TASK DIRECTIONS. Please copy the passage of the foraging text word for word, from "The flavor of" to "an auspicious sign.".

READING TEXT.

The flavor of places we visit as cruisers is a meaningful part of the joy of cruising. The literal flavor: the sourcing, preparing, and enjoying of food connects us to sweet memories. What’s more local and connected than foraging for sustenance?
I remember toddling after my aunties to eat more blackberries than I could pick, and savoring the pies from what they collected later. There was that time my grandmother said “oh LOOK! pull over, quick!” because she saw shaggy mane mushrooms in a drift on a lawn near my father’s office. I can remember wearing a baby while chatting with a friend and snipping nettle leaves into a paper bag to turn into soup at home, and the morels in our yard that first spring we moved to Bainbridge felt like an auspicious sign.
Going cruising meant leaving foraging behind, other than fishing (and isn’t that more hunting than foraging?). Without local knowledge—what to look for, what’s safe, what’s not—how could it come with us? And yet it can, and has crept back into our life recently.

RECORDS SUPPLIED.
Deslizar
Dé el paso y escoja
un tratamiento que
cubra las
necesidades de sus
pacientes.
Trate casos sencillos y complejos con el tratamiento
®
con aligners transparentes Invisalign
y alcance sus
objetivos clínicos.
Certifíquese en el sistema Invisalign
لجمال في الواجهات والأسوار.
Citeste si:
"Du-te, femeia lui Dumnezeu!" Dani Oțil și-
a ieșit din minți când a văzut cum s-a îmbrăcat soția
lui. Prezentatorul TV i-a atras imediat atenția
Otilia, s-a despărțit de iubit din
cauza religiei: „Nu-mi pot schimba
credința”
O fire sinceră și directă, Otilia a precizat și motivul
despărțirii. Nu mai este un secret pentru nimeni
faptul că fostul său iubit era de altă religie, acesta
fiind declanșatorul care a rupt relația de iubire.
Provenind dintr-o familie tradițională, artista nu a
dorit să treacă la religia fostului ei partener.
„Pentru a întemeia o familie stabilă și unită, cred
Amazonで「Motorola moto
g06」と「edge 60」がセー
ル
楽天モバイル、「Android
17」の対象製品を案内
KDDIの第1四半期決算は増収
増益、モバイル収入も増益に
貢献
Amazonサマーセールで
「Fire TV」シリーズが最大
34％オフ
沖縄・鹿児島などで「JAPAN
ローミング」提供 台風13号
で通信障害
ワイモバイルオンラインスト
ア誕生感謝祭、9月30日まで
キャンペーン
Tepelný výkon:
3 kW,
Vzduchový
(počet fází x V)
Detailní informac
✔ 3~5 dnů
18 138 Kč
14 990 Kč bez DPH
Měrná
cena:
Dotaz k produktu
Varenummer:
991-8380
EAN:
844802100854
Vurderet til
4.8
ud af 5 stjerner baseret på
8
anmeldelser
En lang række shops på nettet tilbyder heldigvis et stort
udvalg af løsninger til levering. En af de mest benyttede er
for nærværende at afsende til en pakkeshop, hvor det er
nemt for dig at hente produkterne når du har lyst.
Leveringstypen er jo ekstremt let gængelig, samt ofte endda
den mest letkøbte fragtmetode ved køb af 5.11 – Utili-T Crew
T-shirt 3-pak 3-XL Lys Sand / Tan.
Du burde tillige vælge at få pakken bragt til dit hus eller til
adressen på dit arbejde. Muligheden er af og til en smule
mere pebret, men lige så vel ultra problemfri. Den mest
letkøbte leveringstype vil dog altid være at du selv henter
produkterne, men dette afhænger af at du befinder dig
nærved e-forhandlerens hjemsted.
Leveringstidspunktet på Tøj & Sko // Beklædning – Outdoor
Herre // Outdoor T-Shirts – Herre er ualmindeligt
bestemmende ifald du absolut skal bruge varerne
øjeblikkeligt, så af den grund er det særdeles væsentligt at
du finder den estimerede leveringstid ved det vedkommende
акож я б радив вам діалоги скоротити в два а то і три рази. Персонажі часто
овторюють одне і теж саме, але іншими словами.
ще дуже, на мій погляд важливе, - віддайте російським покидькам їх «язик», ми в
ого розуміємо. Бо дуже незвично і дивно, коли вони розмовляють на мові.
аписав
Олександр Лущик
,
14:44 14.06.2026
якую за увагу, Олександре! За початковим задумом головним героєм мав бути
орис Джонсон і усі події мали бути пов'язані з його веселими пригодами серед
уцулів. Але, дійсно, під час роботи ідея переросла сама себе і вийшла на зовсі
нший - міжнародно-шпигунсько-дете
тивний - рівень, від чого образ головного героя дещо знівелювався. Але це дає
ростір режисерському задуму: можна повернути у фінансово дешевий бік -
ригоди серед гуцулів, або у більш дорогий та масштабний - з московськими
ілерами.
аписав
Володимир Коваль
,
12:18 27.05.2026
---
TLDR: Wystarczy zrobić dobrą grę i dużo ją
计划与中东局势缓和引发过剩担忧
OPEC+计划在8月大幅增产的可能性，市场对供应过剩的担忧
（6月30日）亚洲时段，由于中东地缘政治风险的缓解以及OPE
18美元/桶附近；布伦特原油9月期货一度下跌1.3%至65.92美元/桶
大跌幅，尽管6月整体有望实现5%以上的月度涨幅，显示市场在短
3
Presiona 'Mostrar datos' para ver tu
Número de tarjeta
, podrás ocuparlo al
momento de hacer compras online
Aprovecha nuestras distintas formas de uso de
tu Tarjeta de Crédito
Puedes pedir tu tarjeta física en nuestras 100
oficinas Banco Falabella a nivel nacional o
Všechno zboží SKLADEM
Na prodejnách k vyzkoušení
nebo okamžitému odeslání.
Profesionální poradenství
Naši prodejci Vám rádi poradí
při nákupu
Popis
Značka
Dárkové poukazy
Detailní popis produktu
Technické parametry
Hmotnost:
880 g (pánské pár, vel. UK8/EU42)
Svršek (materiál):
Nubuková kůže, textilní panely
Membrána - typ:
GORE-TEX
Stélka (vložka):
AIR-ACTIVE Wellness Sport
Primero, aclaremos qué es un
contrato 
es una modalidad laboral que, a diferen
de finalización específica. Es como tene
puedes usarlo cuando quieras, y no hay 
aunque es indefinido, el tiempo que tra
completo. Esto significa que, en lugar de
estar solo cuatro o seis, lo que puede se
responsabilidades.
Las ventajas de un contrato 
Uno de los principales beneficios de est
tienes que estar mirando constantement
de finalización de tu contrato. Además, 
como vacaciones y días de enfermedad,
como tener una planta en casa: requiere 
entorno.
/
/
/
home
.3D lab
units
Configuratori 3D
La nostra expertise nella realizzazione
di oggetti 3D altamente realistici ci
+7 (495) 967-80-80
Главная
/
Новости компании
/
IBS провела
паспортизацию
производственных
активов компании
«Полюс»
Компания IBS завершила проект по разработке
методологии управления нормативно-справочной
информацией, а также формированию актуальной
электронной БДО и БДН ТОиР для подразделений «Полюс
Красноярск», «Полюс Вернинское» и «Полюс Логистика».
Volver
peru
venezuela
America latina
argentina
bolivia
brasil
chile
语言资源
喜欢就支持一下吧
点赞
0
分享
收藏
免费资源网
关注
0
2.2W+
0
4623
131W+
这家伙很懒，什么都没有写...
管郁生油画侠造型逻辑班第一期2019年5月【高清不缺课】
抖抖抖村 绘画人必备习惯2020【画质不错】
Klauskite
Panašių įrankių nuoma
==
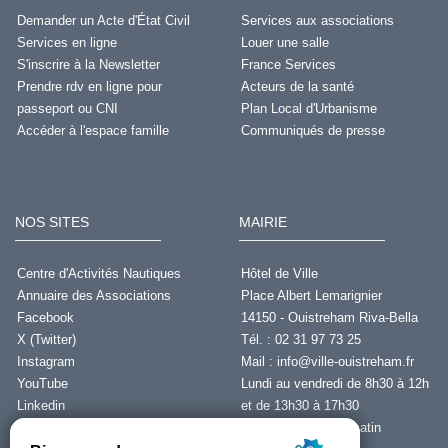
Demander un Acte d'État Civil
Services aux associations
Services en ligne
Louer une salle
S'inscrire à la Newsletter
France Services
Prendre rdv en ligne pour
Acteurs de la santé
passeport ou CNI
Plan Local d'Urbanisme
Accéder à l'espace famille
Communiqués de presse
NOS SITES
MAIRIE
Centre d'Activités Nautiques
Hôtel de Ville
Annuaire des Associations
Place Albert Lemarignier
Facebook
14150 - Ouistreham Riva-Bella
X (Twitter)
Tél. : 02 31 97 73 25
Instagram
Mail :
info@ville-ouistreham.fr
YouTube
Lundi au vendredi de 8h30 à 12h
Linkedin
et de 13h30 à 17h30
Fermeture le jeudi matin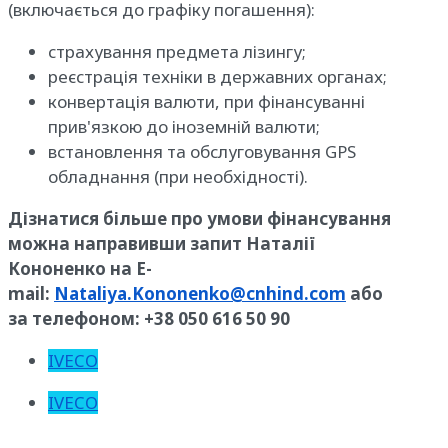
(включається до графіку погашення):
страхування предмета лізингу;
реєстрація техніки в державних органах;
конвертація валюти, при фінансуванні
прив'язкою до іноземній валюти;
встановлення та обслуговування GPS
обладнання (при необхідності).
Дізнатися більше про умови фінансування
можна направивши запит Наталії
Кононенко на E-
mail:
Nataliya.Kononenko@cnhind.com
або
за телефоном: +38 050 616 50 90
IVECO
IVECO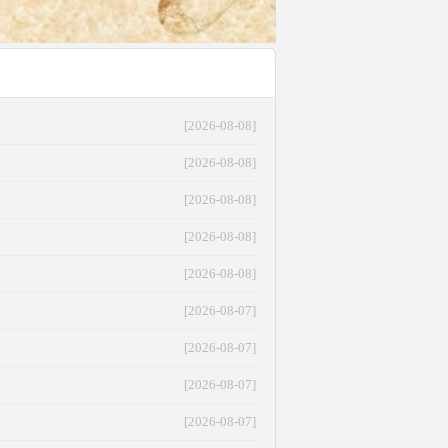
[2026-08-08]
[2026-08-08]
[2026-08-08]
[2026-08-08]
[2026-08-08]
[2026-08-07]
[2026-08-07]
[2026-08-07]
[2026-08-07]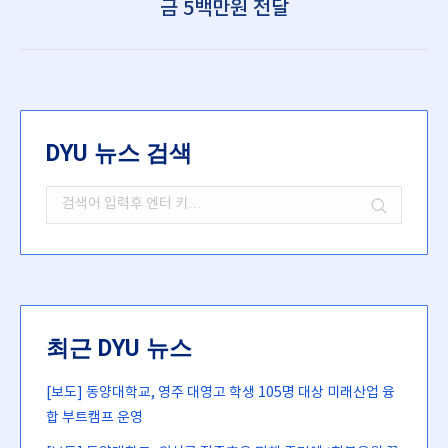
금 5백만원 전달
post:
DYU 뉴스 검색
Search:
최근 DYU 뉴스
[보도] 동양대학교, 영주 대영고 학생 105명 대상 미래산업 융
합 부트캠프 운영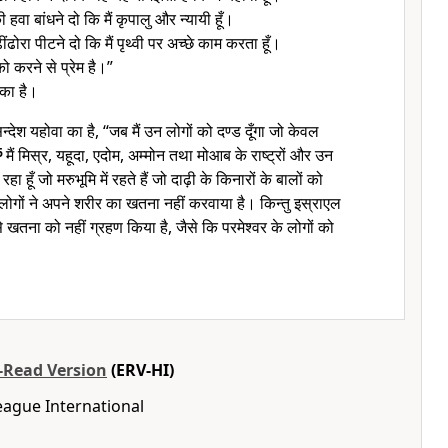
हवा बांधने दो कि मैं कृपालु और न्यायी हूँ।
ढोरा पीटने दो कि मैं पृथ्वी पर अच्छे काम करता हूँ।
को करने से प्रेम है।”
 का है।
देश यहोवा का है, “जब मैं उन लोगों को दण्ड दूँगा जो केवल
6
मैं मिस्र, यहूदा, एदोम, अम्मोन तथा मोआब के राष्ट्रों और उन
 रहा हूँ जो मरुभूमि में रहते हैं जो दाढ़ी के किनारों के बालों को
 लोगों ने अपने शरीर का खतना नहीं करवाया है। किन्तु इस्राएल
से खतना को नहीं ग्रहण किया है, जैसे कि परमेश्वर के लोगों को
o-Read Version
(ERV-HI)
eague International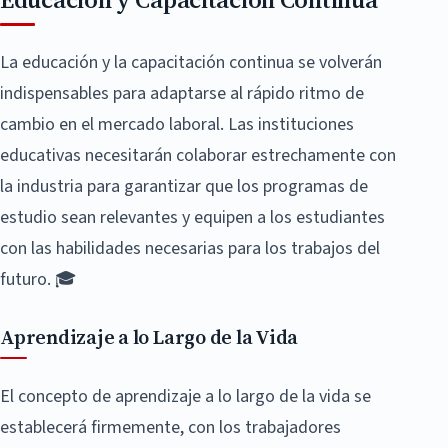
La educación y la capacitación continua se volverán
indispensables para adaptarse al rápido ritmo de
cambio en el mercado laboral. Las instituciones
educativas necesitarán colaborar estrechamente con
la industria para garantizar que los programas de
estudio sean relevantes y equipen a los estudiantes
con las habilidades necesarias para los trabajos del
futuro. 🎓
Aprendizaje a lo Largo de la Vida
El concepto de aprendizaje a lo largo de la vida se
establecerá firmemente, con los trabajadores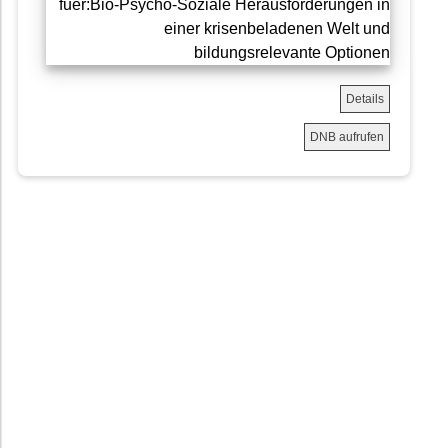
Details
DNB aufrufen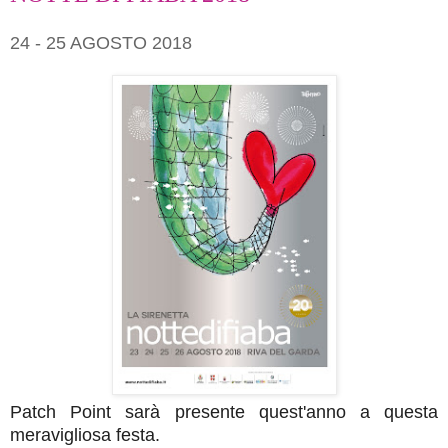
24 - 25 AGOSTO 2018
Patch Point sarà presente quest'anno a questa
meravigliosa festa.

WRITTEN ANSWER.
The flavor of places we visit as cruisers is a meaningful part of the joy of cruising. The literal flavor: the sourcing, preparing, and enjoying of food connects us to sweet memories. What’s more local and connected than foraging for sustenance?
I remember toddling after my aunties to eat more blackberries than I could pick, and savoring the pies from what they collected later. There was that time my grandmother said “oh LOOK! pull over, quick!” because she saw shaggy mane mushrooms in a drift on a lawn near my father’s office. I can remember wearing a baby while chatting with a friend and snipping nettle leaves into a paper bag to turn into soup at home, and the morels in our yard that first spring we moved to Bainbridge felt like an auspicious sign.